- _Activity_:
Turn every line in the listing below into an item of a numbered list, leaving out the blank lines.

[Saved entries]
------------------------------

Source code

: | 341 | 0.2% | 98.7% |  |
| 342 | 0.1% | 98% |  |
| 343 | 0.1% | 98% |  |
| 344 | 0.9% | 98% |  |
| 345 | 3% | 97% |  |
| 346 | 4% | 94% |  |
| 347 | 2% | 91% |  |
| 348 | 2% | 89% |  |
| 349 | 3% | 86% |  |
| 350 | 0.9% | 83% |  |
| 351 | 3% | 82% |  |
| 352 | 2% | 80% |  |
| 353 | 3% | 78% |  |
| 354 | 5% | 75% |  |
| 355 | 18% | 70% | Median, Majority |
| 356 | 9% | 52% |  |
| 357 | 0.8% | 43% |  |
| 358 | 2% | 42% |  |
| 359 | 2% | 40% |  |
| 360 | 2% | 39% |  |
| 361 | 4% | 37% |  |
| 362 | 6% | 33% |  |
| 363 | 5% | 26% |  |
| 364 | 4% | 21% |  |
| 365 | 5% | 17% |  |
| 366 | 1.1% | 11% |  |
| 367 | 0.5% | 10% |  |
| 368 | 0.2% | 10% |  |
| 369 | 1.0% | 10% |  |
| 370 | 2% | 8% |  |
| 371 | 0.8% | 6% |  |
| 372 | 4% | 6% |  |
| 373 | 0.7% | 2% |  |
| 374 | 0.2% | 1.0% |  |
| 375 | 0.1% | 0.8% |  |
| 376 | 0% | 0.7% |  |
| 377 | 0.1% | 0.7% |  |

------------------------------

- _Result of the task_:
1. Source code
2. : | 341 | 0.2% | 98.7% |  |
3. | 342 | 0.1% | 98% |  |
4. | 343 | 0.1% | 98% |  |
5. | 344 | 0.9% | 98% |  |
6. | 345 | 3% | 97% |  |
7. | 346 | 4% | 94% |  |
8. | 347 | 2% | 91% |  |
9. | 348 | 2% | 89% |  |
10. | 349 | 3% | 86% |  |
11. | 350 | 0.9% | 83% |  |
12. | 351 | 3% | 82% |  |
13. | 352 | 2% | 80% |  |
14. | 353 | 3% | 78% |  |
15. | 354 | 5% | 75% |  |
16. | 355 | 18% | 70% | Median, Majority |
17. | 356 | 9% | 52% |  |
18. | 357 | 0.8% | 43% |  |
19. | 358 | 2% | 42% |  |
20. | 359 | 2% | 40% |  |
21. | 360 | 2% | 39% |  |
22. | 361 | 4% | 37% |  |
23. | 362 | 6% | 33% |  |
24. | 363 | 5% | 26% |  |
25. | 364 | 4% | 21% |  |
26. | 365 | 5% | 17% |  |
27. | 366 | 1.1% | 11% |  |
28. | 367 | 0.5% | 10% |  |
29. | 368 | 0.2% | 10% |  |
30. | 369 | 1.0% | 10% |  |
31. | 370 | 2% | 8% |  |
32. | 371 | 0.8% | 6% |  |
33. | 372 | 4% | 6% |  |
34. | 373 | 0.7% | 2% |  |
35. | 374 | 0.2% | 1.0% |  |
36. | 375 | 0.1% | 0.8% |  |
37. | 376 | 0% | 0.7% |  |
38. | 377 | 0.1% | 0.7% |  |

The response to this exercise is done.